Contexto histórico e desenvolvimento
As ações militares dos Estados Unidos na Síria são parte de um esforço mais amplo de combate ao terrorismo na região. Em um incidente notável, mísseis foram lançados na Síria em 10 de janeiro de 2026, pelo Exército dos EUA. Esta operação ocorreu após a morte de dois soldados americanos em dezembro do ano anterior. O Comando Central dos EUA afirmou que os ataques tinham como alvo diversas posições do Estado Islâmico na Síria, indicando uma retaliação e uma continuidade na estratégia de desmantelamento das capacidades do grupo terrorista.
Paralelamente, a Síria enfrenta conflitos internos. Em março de 2025, o governo islamista em Damasco assinou um acordo com as forças curdas para integrá-las às novas instituições estatais. No entanto, este pacto foi paralisado, levando a novos confrontos. Em janeiro de 2026, intensos combates eclodiram em Aleppo, com o Exército sírio afirmando ter tomado o controle dos bairros de Sheikh Maksoud e Ashrafieh, controlados por curdos, enquanto os milicianos curdos negaram a rendição e prometeram continuar a resistência.

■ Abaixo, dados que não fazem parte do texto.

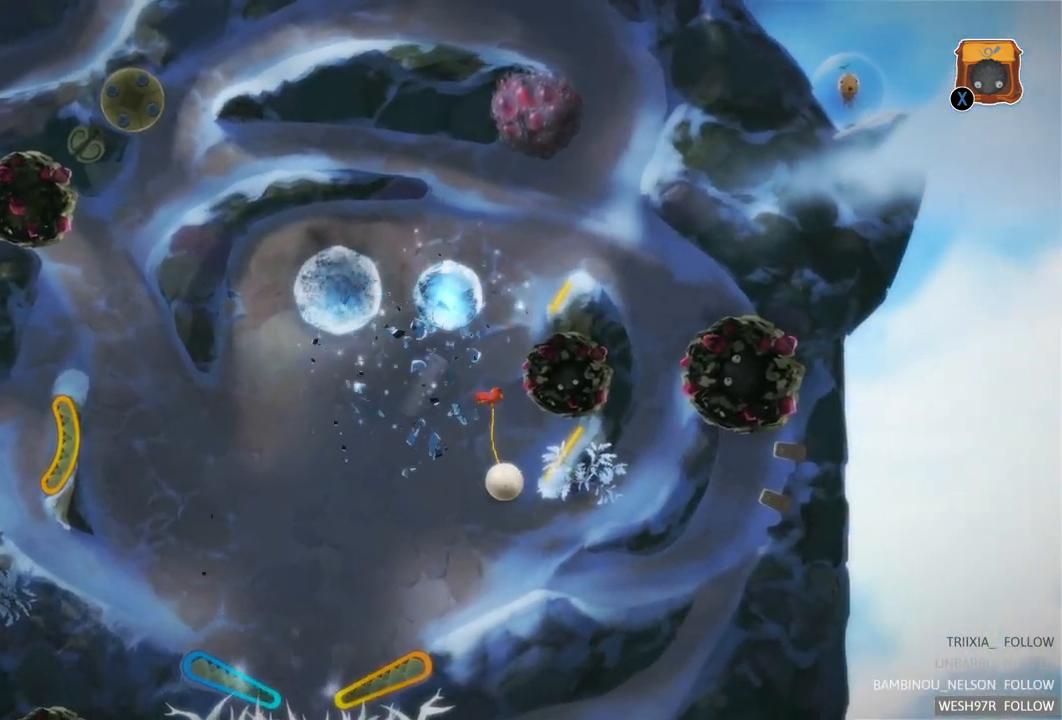
{"buttons": [], "left_stick": "center", "right_stick": "center", "events": []}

Esses confrontos resultaram na morte de civis e no deslocamento de dezenas de milhares de pessoas.
Linha do tempo
- Março de 2025: Governo islamista em Damasco assina acordo com forças curdas para integração em instituições estatais.

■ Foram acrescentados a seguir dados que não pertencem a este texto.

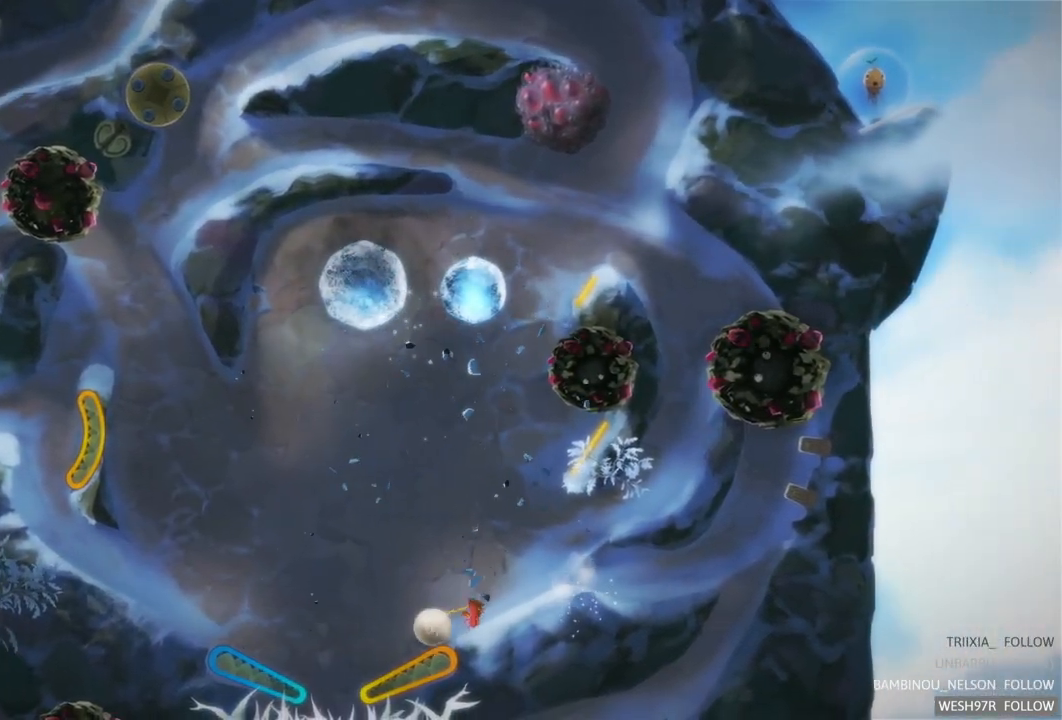
{"buttons": ["R2"], "left_stick": "center", "right_stick": "center", "events": [[17, "R2", "down"]]}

- Dezembro de 2025: Morte de dois soldados americanos na Síria.
- 06 de janeiro de 2026: Início de confrontos intensos em Aleppo entre o Exército sírio e forças curdas, resultando em mortes de civis e deslocamento de pessoas.
- 10 de janeiro de 2026: Exército dos EUA lança mísseis contra alvos do Estado Islâmico na Síria, em resposta à morte dos soldados.
- 10 de janeiro de 2026: Exército sírio afirma ter tomado controle dos bairros de Sheikh Maksoud e Ashrafieh, em Aleppo; milicianos curdos negam e prometem resistência.
Principais atores
- Estados Unidos (EUA): Realiza operações militares na Síria, visando grupos terroristas.
- Síria: Território onde ocorrem as operações militares dos EUA e palco de conflitos internos.
- Exército Sírio: Forças armadas do governo sírio, envolvidas em operações contra grupos rebeldes e forças curdas.
- Forças Curdas (FDS): Milícias curdas que controlam grande parte do nordeste da Síria e possuem sua própria administração e forças armadas, frequentemente em conflito com o Exército sírio.
- Estado Islâmico (EI): Grupo terrorista alvo das ações militares americanas.
- Comando Central dos EUA: Órgão responsável por coordenar e executar as operações militares americanas na região.
- Governo Islamista em Damasco: Autoridade governamental na Síria, que assinou acordos com as forças curdas, mas também se envolve em confrontos com elas.
Termos importantes
- Estado Islâmico (EI): Organização jihadista sunita que atua em diversas regiões, incluindo a Síria, conhecida por suas táticas terroristas e controle territorial.
- Comando Central dos EUA (CENTCOM): Um dos onze comandos combatentes unificados do Departamento de Defesa dos Estados Unidos, responsável pelas operações militares no Oriente Médio, Ásia Central e partes do Sul da Ásia.
- Aleppo: Importante cidade no norte da Síria, palco de intensos confrontos internos.
- Sheikh Maksoud: Bairro em Aleppo, disputado entre o Exército sírio e as forças curdas.
- Ashrafieh: Bairro em Aleppo, também disputado entre o Exército sírio e as forças curdas.